To obtain practical algorithms, the paper makes a natural assumption that all edge transmission probabilities are at most ½, which guarantees that any optimal solution is a tree (cycles can be removed without increasing cost). Under this assumption, the authors construct a node‑ and edge‑weighted graph G′ from the original contact network G by (i) deleting all nodes belonging to negative pools, (ii) assigning each remaining node a weight equal to the sum of dₑ over its incident edges, and (iii) setting edge weights to cₑ − dₑ. Finding a minimum‑cost tree in G′ that hits at least one node from each positive pool is exactly a Group Steiner Tree problem. Using Charikar et al.’s reduction from GST to the Directed Steiner Tree (DST) problem, they apply the best known DST approximation algorithm, which yields an O(k^ε)‑approximation (for any fixed ε > 0) in polynomial time. This algorithm is called ApproxCascade and is proved to return a tree whose MLE cost is within a constant factor of the optimal.

For the one‑hop setting, the authors formulate a linear programming (LP) relaxation where binary variables indicate whether a node is selected as the infected member of a pool. The LP captures seeding costs, transmission costs, and failure costs. After solving the LP, a rounding scheme selects, for each positive pool, the node with the smallest fractional value that satisfies the pool’s coverage constraint. The resulting algorithm, RoundCascade, achieves an O(log k) approximation relative to the LP optimum.

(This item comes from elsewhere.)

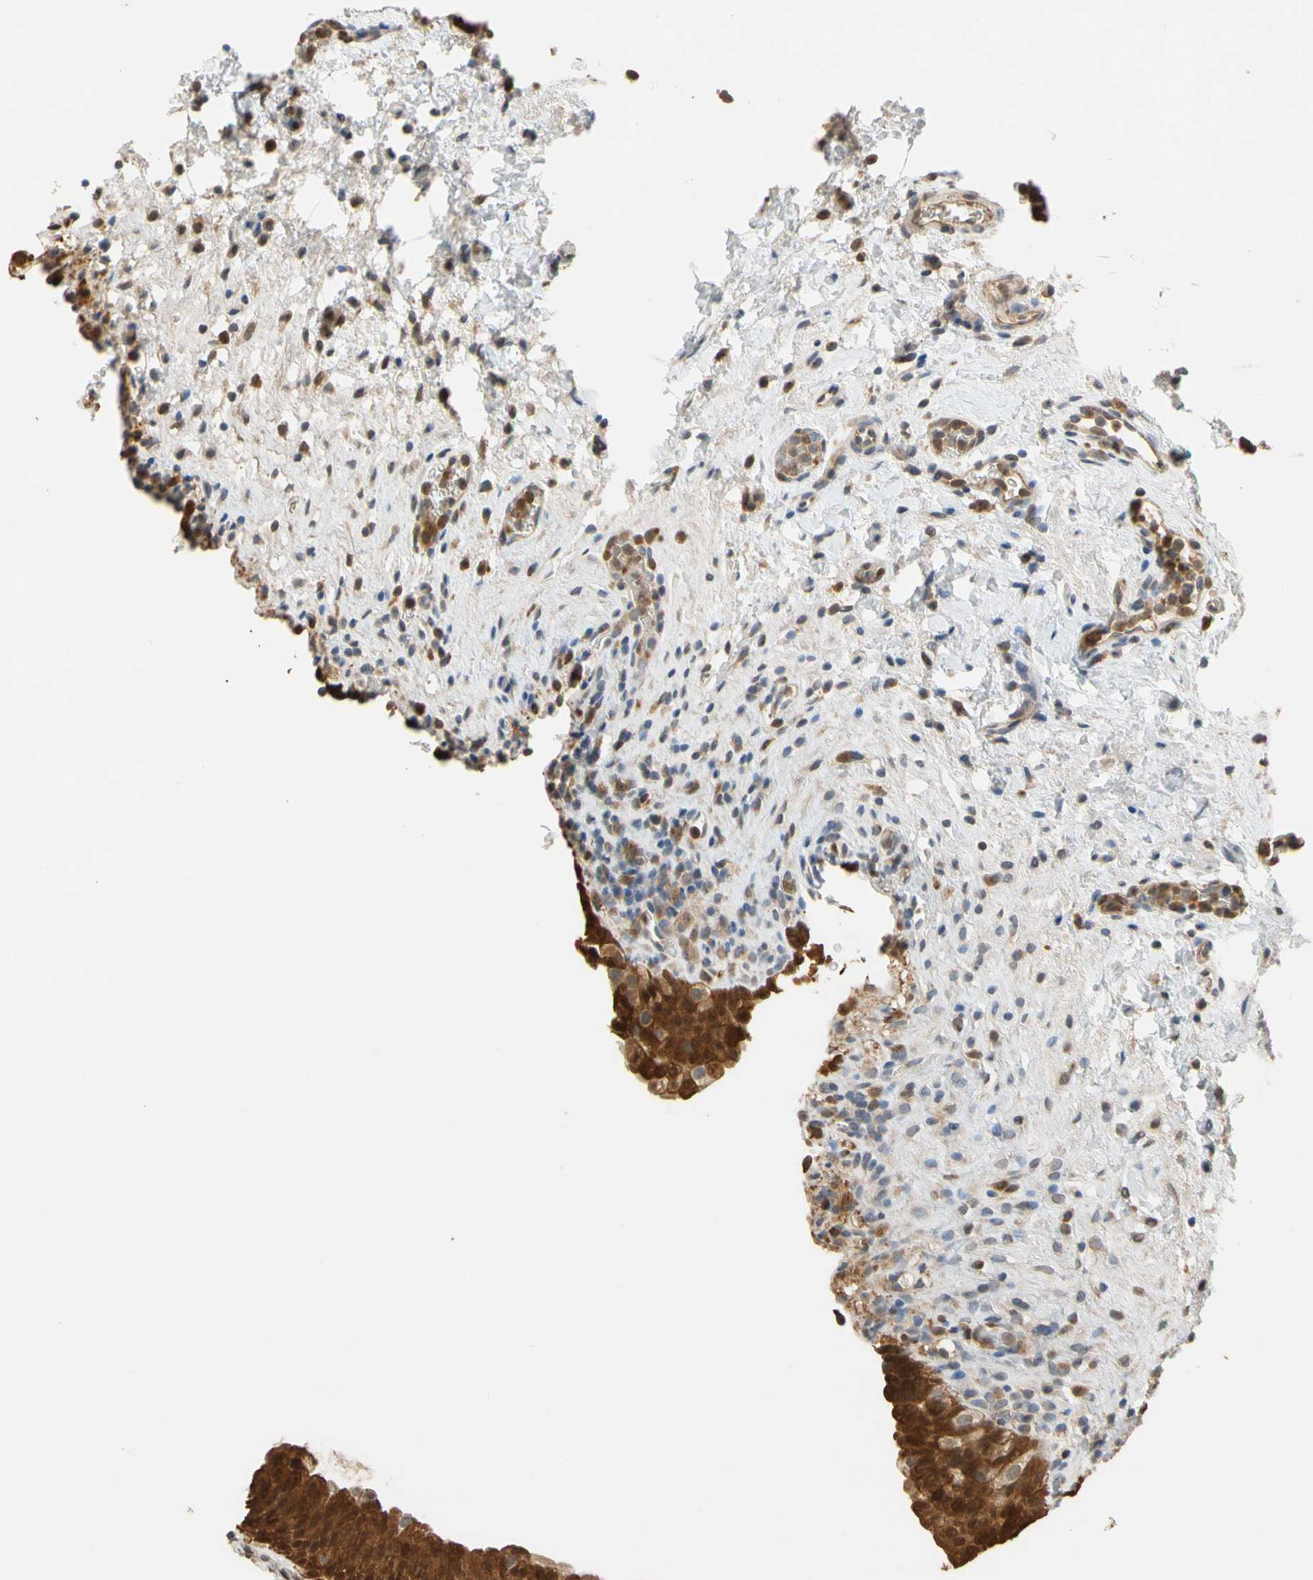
{"staining": {"intensity": "strong", "quantity": ">75%", "location": "cytoplasmic/membranous,nuclear"}, "tissue": "urinary bladder", "cell_type": "Urothelial cells", "image_type": "normal", "snomed": [{"axis": "morphology", "description": "Normal tissue, NOS"}, {"axis": "topography", "description": "Urinary bladder"}], "caption": "Immunohistochemical staining of benign human urinary bladder reveals strong cytoplasmic/membranous,nuclear protein expression in about >75% of urothelial cells.", "gene": "GPSM2", "patient": {"sex": "female", "age": 64}}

The experimental evaluation spans three datasets: (i) a real ICU contact network derived from electronic health records at the University of Virginia Hospital (≈2 K nodes), (ii) a synthetic city‑scale contact network (≈10 K nodes), and (iii) standard synthetic graphs (Barabási‑Albert, Watts‑Strogatz). Pools of size 10–30 % of the population are generated randomly, and IC diffusion probabilities are varied between 0.1 and 0.3. Two performance metrics are reported: (a) the fraction of true infected nodes recovered (recall) and (b) the absolute error in estimating overall prevalence. ApproxCascade and RoundCascade consistently outperform baselines that reduce the problem to pool‑size‑one (the state‑of‑the‑art MLE method of Mishra et al., 2022) by 12–18 % in recall and achieve prevalence errors below 0.05, a 30 % improvement. The methods remain robust when test outcomes are noisy (up to 5 % false‑positive/negative rates), with only modest degradation.

The authors also discuss limitations of the pure MLE approach. When pools heavily overlap or transmission probabilities are high, the MLE solution may diverge substantially from the true diffusion path. Moreover, even slight noise in pooled test results can dramatically shift the optimal solution of the NoisyPoolCascadeMLE variant, underscoring the need for accurate error models in practice. Future directions suggested include adaptive pool design, Bayesian extensions that incorporate prior prevalence information, and leveraging temporal sequences of pooled tests.

In summary, this work introduces the first formal treatment of cascade reconstruction under group surveillance, establishes strong hardness results, and delivers the first provable approximation algorithms (ApproxCascade and RoundCascade) that scale to realistic contact networks. The empirical results demonstrate clear advantages over existing individual‑test‑based methods, making a significant contribution to epidemiological modeling and public‑health decision‑making in resource‑constrained settings.